Several in vitro studies show direct inhibition of Klebsiella pneumoniae by botanical agents, particularly essential oils.⁷⁻¹¹ Oregano and thyme oils have shown low minimum inhibitory concentrations against even multidrug-resistant strains of Klebsiella, while tea tree and lavender oils also exhibit measurable antimicrobial effects.⁷⁻⁹ These findings lend mechanistic support for the clinical improvements observed in this case, where a multi-agent antimicrobial herbal protocol contributed to sustained resolution of symptoms. No human clinical trials have tested these botanicals against Klebsiella, but evidence exists for other Gram-negative enteric pathogens. Garlic supplementation, for example, has demonstrated antimicrobial benefit against Helicobacter pylori, a Gram-negative bacterium associated with gastric disease.¹³ Berberine has been shown in randomized controlled trials to reduce stool volume and shorten the duration of diarrhea caused by enterotoxigenic Escherichia coli and Vibrio cholerae—both Gram-negative organisms.¹⁴⁻¹⁵ These findings suggest herbs effective against one group of Gram-negative pathogens may exert similar benefits when Klebsiella is present, as suggested by this case.

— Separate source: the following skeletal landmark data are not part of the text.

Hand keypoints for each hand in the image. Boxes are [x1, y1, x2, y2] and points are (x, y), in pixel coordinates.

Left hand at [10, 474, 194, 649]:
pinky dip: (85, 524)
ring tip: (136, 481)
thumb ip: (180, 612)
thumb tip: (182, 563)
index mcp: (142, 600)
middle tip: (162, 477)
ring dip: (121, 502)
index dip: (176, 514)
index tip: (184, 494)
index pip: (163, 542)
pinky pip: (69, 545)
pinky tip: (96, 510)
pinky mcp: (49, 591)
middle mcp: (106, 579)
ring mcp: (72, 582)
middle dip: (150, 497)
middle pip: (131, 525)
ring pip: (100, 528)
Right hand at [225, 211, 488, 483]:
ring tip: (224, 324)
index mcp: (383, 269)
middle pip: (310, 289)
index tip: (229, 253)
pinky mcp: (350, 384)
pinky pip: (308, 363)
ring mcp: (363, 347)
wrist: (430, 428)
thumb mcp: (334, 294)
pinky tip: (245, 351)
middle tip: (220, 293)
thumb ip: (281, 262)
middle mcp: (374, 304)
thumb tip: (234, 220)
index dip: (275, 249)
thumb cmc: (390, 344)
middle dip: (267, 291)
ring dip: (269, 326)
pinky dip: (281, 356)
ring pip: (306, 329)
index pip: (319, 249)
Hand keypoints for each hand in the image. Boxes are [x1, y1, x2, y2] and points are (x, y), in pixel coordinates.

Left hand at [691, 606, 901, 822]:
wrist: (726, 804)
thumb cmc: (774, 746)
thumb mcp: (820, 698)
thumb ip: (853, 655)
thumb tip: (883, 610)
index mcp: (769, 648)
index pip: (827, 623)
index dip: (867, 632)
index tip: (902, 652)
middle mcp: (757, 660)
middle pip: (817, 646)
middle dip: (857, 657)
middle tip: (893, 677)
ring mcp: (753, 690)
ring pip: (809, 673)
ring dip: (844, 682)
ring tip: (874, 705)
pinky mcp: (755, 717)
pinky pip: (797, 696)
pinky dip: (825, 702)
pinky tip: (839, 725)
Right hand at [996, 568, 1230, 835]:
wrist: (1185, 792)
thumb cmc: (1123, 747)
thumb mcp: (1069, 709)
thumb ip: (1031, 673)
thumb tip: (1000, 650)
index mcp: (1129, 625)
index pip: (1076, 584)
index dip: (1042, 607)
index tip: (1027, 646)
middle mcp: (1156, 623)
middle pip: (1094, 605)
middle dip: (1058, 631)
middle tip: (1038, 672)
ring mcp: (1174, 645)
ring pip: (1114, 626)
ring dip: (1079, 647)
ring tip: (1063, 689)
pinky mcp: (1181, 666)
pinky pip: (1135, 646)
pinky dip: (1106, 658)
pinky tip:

Previous NDNR publications have highlighted these concepts, including Molecular Mimicry in Pediatric Diseases, which referenced Klebsiella as a stealth pathogen in ankylosing spondylitis, and Chronic Pain & Gut-Joint Axis, which described microbial contributions to joint disease.¹⁶⁻¹⁷ Other NDNR articles, such as Micropathology of SIBO and Functional Medicine, Allopathic Medicine, and Naturopathic Medicine, have also touched on the role of gut bacteria like Klebsiella in systemic conditions.¹⁸⁻¹⁹ This case adds to that discussion by providing a clinical example of sustained symptom resolution following targeted treatment of Klebsiella dysbiosis.
Limitations
The primary limitation is the absence of rheumatology records or imaging to independently verify the AS diagnosis. The case relies on the patient’s self-report of diagnosis, HLA B27 gene, and biologic prescription. Spontaneous remission, while rare, cannot be excluded. Generalizability is limited, as this is a single case. Controlled studies are needed to establish causality between Klebsiella reduction and AS remission.
Conclusion
This case highlights the potential role of Klebsiella dysbiosis in inflammatory presentations resembling ankylosing spondylitis and the potential for clinical remission through microbiome-directed interventions. While caution is warranted in interpreting outcomes without confirmed diagnostics, the sustained resolution of symptoms after microbiome-directed treatment underscores the importance of gut assessment in autoimmune conditions. Further research, including case series and clinical trials, is warranted.

Dr. Jennifer Cornell, ND, is a licensed naturopathic doctor in California with more than 25 years in health and wellness and over a decade in clinical practice. A graduate of Bastyr University, she focuses on strengthening the immune system, reducing inflammation, addressing chronic illness, and supporting long-term vitality. Dr. Cornell integrates functional lab testing, nutrition, botanicals, and parenteral medicine to support recovery, optimize health, and promote healthy aging.